• **Set task**
Update the items from the start through the line containing "genus: Myrcia", changing "family" to "familia" and leaving all else the same. Omit the pictures.

• **Saved entries**
....

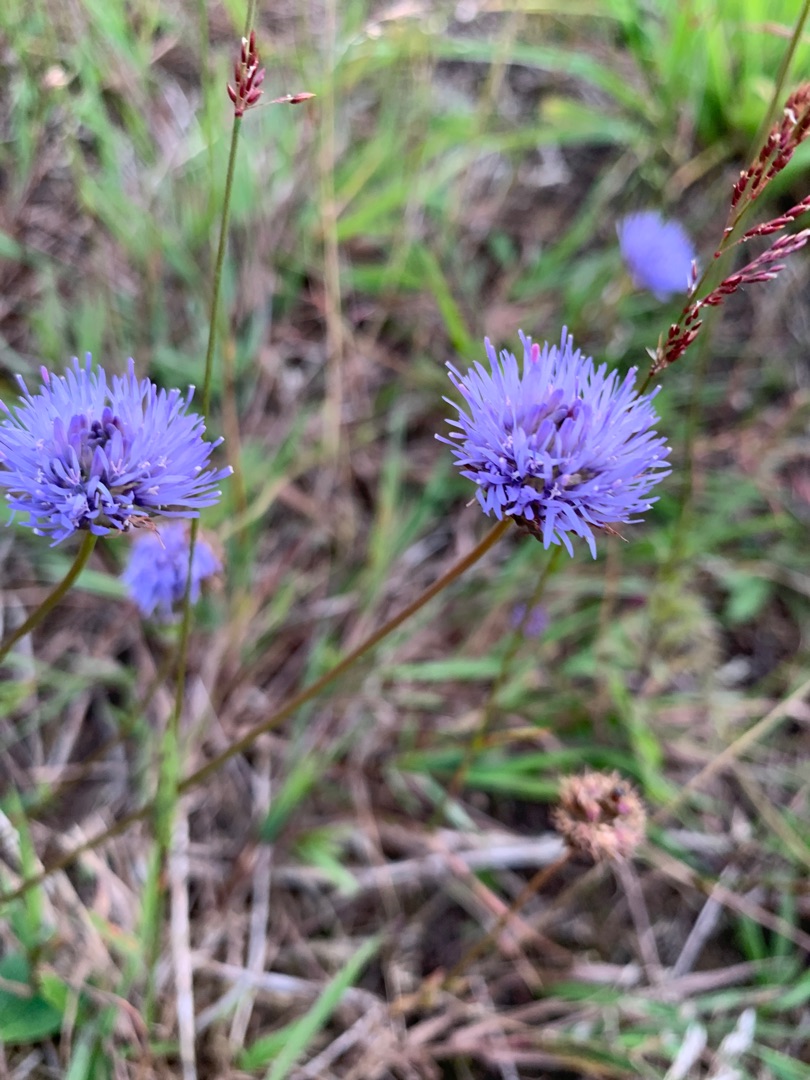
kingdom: Plantae
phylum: Tracheophyta
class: Magnoliopsida
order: Asterales
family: Campanulaceae
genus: Jasione
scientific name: Jasione montana
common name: Blåmunke
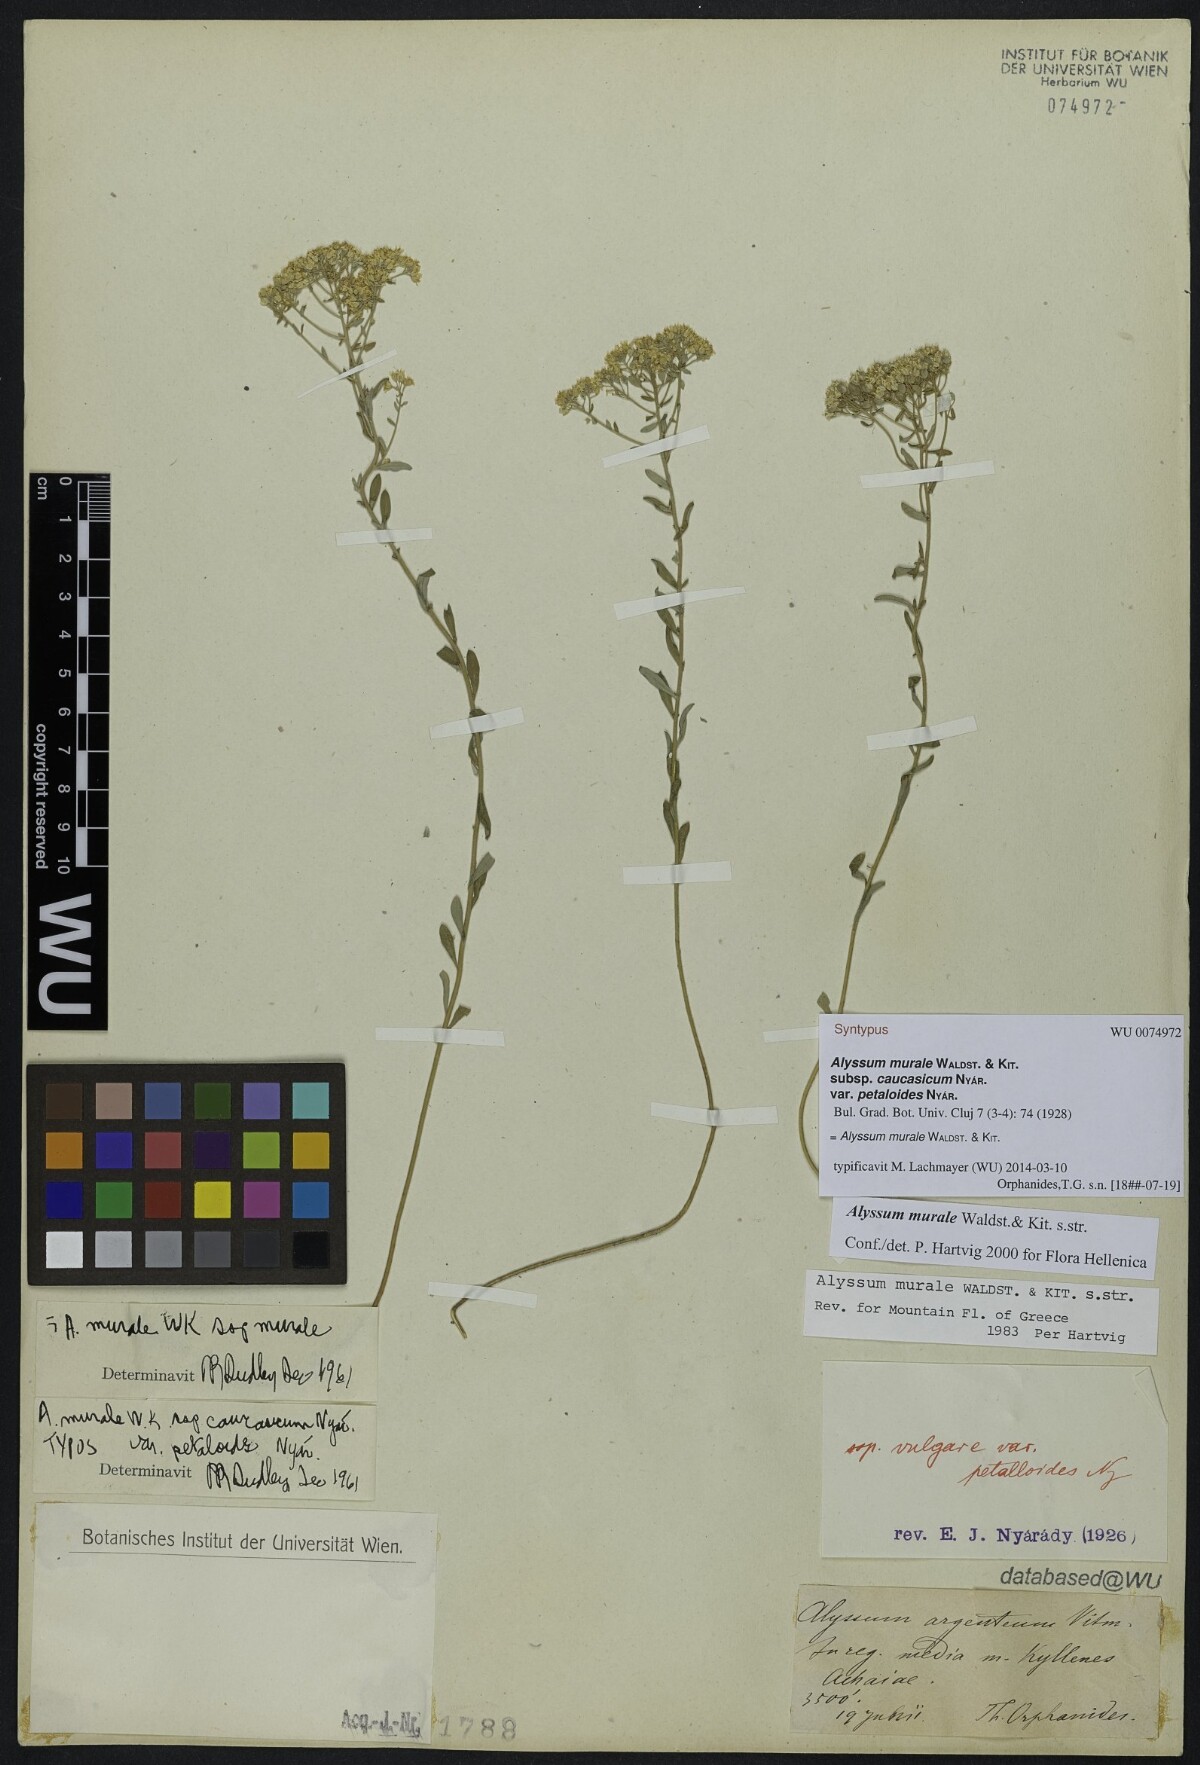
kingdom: Plantae
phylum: Tracheophyta
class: Magnoliopsida
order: Brassicales
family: Brassicaceae
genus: Odontarrhena
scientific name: Odontarrhena muralis
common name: Rock alyssum
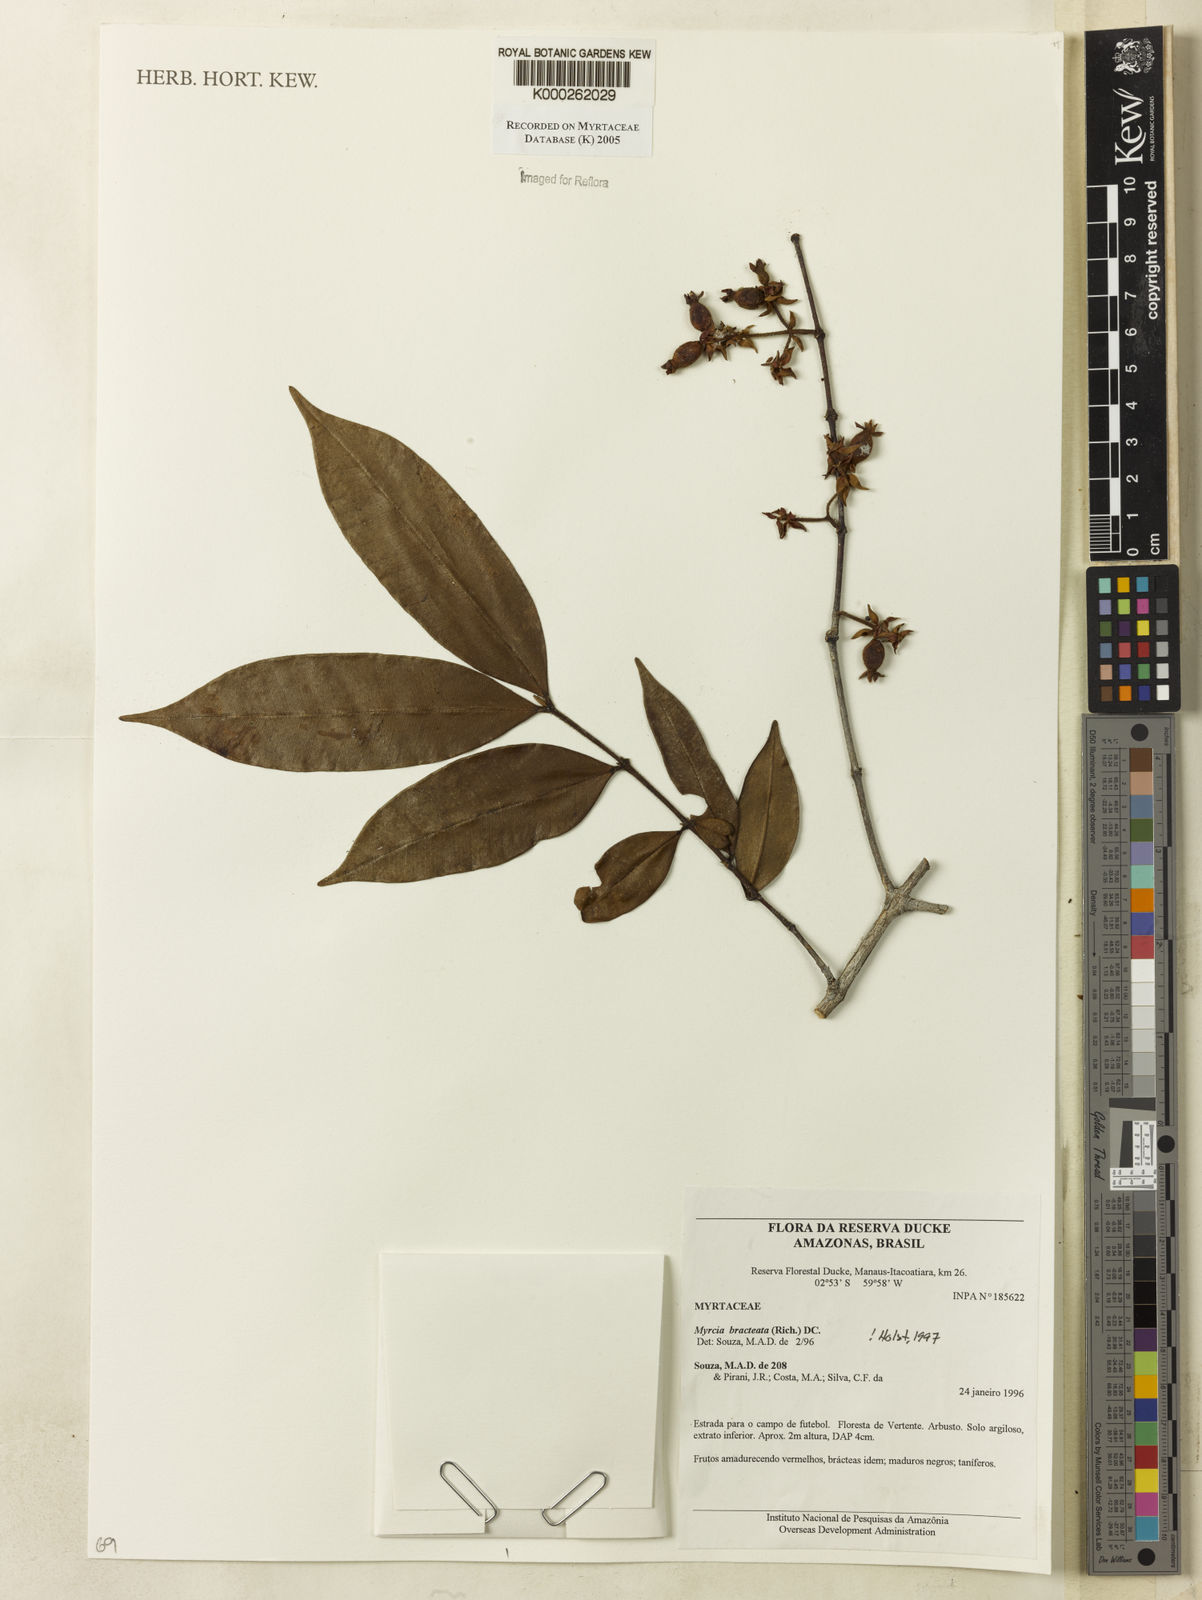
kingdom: Plantae
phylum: Tracheophyta
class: Magnoliopsida
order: Myrtales
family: Myrtaceae
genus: Myrcia
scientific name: Myrcia bracteata
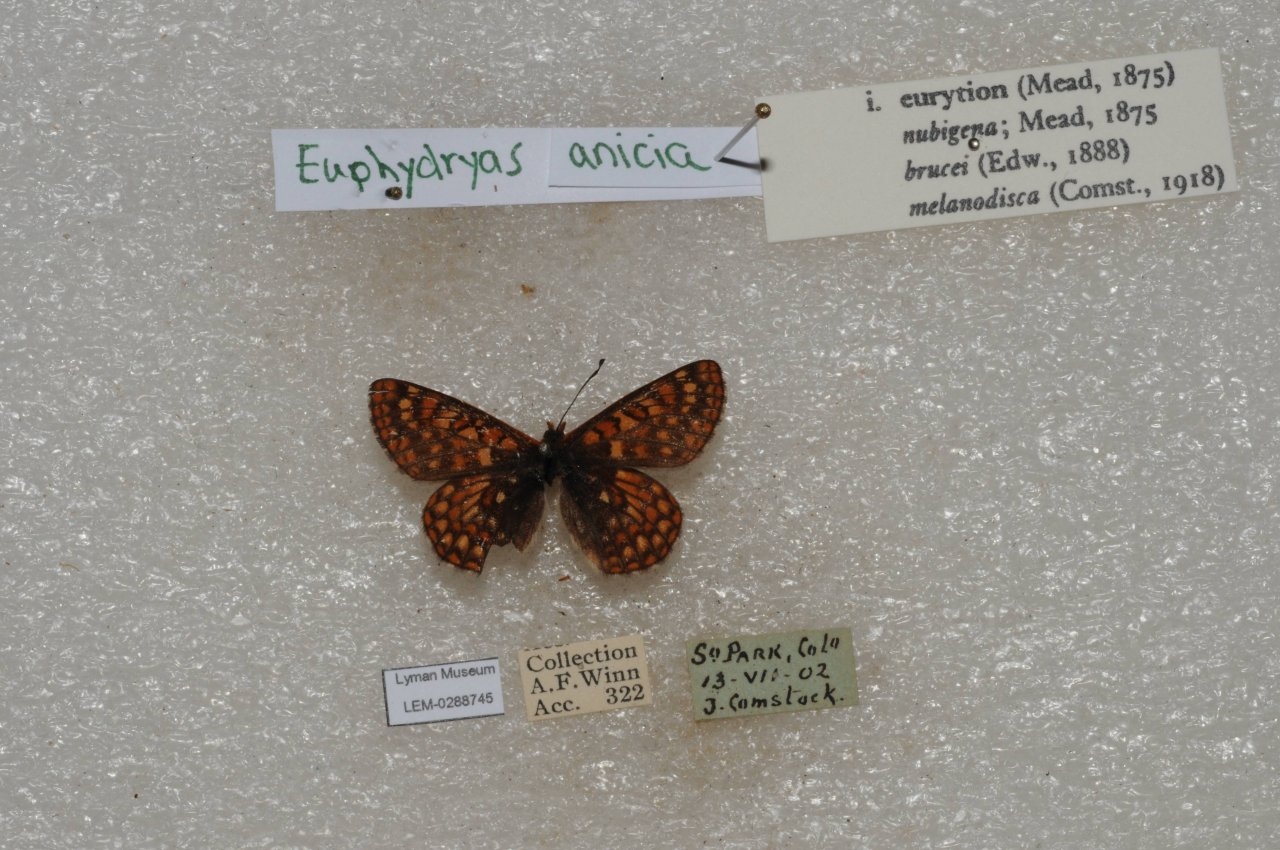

....

• **Solution below**
kingdom: Plantae
phylum: Tracheophyta
class: Magnoliopsida
order: Asterales
familia: Campanulaceae
genus: Jasione
scientific name: Jasione montana
common name: Blåmunke
kingdom: Plantae
phylum: Tracheophyta
class: Magnoliopsida
order: Brassicales
familia: Brassicaceae
genus: Odontarrhena
scientific name: Odontarrhena muralis
common name: Rock alyssum
kingdom: Plantae
phylum: Tracheophyta
class: Magnoliopsida
order: Myrtales
familia: Myrtaceae
genus: Myrcia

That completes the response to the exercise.